## begin Dataset entries

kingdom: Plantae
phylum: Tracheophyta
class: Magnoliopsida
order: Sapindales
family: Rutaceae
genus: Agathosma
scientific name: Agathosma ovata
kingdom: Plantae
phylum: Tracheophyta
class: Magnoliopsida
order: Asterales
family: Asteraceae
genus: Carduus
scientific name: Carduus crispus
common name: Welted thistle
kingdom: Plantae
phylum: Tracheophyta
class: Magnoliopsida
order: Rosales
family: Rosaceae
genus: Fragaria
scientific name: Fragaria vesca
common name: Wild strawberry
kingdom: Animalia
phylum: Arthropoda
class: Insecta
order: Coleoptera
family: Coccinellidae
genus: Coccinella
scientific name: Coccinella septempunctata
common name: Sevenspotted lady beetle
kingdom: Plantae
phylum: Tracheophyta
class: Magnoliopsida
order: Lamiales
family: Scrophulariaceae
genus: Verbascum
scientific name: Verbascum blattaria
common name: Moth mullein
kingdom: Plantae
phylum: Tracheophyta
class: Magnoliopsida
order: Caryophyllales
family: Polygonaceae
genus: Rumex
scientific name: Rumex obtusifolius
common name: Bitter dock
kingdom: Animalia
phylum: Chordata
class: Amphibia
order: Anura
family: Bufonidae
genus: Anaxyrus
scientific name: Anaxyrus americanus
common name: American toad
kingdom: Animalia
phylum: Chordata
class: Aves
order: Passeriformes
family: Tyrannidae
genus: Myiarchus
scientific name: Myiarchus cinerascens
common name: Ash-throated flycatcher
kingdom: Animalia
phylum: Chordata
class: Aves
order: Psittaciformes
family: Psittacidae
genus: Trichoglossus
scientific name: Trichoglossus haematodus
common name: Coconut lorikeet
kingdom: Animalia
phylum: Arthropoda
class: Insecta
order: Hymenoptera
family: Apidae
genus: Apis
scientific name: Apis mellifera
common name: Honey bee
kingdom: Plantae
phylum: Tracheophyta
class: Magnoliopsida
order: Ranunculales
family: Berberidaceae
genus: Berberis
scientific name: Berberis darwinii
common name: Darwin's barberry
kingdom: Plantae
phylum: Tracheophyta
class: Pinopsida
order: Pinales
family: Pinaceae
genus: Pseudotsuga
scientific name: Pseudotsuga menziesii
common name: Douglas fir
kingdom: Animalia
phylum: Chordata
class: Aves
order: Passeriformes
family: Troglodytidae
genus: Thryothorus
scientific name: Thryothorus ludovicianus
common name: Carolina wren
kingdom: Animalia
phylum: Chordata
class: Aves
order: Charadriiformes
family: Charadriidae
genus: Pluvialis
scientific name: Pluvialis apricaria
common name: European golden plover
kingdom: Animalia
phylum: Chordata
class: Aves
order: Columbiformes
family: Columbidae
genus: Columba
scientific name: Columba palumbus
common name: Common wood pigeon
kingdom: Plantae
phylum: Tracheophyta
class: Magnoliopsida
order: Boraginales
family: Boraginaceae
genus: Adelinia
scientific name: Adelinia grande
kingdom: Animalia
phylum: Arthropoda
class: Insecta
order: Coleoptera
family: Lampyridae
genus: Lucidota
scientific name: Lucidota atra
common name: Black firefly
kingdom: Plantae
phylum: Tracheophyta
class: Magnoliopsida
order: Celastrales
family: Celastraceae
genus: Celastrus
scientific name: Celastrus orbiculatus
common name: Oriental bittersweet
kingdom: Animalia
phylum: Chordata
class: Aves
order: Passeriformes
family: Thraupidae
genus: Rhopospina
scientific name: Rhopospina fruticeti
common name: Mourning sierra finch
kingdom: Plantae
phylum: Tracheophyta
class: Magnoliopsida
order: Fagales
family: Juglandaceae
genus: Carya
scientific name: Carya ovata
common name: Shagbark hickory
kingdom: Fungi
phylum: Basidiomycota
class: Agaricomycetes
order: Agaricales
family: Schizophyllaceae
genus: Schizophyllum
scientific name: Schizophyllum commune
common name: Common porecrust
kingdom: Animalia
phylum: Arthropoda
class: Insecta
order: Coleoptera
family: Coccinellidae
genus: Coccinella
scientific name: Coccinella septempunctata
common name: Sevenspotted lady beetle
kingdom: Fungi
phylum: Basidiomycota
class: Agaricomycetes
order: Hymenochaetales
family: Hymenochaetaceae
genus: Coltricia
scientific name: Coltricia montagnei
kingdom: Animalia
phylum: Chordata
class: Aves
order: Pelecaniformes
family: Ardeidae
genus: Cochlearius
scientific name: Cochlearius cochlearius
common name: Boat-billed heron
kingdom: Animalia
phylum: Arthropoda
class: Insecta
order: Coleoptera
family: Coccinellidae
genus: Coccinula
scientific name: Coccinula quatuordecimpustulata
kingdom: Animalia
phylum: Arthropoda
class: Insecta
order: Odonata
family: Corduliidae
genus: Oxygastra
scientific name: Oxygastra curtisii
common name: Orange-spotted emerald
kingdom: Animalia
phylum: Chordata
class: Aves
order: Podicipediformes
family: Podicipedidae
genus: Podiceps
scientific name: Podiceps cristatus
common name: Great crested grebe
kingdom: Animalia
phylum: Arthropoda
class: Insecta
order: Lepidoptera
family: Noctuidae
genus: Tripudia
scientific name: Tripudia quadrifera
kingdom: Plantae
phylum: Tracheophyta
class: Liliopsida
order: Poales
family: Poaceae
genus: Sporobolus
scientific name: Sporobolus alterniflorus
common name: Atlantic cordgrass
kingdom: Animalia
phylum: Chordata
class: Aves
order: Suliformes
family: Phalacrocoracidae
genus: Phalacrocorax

## end Dataset entries

* _Brief_:
Give the lines above as a Markdown table with the columns Row and Line, numbering each row and leaving out blank lines. Begin at the line that contains "class: Pinopsida" and stop after the line that contains "genus: Celastrus".

* _Reply_:
| Row | Line |
|---|---|
| 1 | class: Pinopsida |
| 2 | order: Pinales |
| 3 | family: Pinaceae |
| 4 | genus: Pseudotsuga |
| 5 | scientific name: Pseudotsuga menziesii |
| 6 | common name: Douglas fir |
| 7 | kingdom: Animalia |
| 8 | phylum: Chordata |
| 9 | class: Aves |
| 10 | order: Passeriformes |
| 11 | family: Troglodytidae |
| 12 | genus: Thryothorus |
| 13 | scientific name: Thryothorus ludovicianus |
| 14 | common name: Carolina wren |
| 15 | kingdom: Animalia |
| 16 | phylum: Chordata |
| 17 | class: Aves |
| 18 | order: Charadriiformes |
| 19 | family: Charadriidae |
| 20 | genus: Pluvialis |
| 21 | scientific name: Pluvialis apricaria |
| 22 | common name: European golden plover |
| 23 | kingdom: Animalia |
| 24 | phylum: Chordata |
| 25 | class: Aves |
| 26 | order: Columbiformes |
| 27 | family: Columbidae |
| 28 | genus: Columba |
| 29 | scientific name: Columba palumbus |
| 30 | common name: Common wood pigeon |
| 31 | kingdom: Plantae |
| 32 | phylum: Tracheophyta |
| 33 | class: Magnoliopsida |
| 34 | order: Boraginales |
| 35 | family: Boraginaceae |
| 36 | genus: Adelinia |
| 37 | scientific name: Adelinia grande |
| 38 | kingdom: Animalia |
| 39 | phylum: Arthropoda |
| 40 | class: Insecta |
| 41 | order: Coleoptera |
| 42 | family: Lampyridae |
| 43 | genus: Lucidota |
| 44 | scientific name: Lucidota atra |
| 45 | common name: Black firefly |
| 46 | kingdom: Plantae |
| 47 | phylum: Tracheophyta |
| 48 | class: Magnoliopsida |
| 49 | order: Celastrales |
| 50 | family: Celastraceae |
| 51 | genus: Celastrus |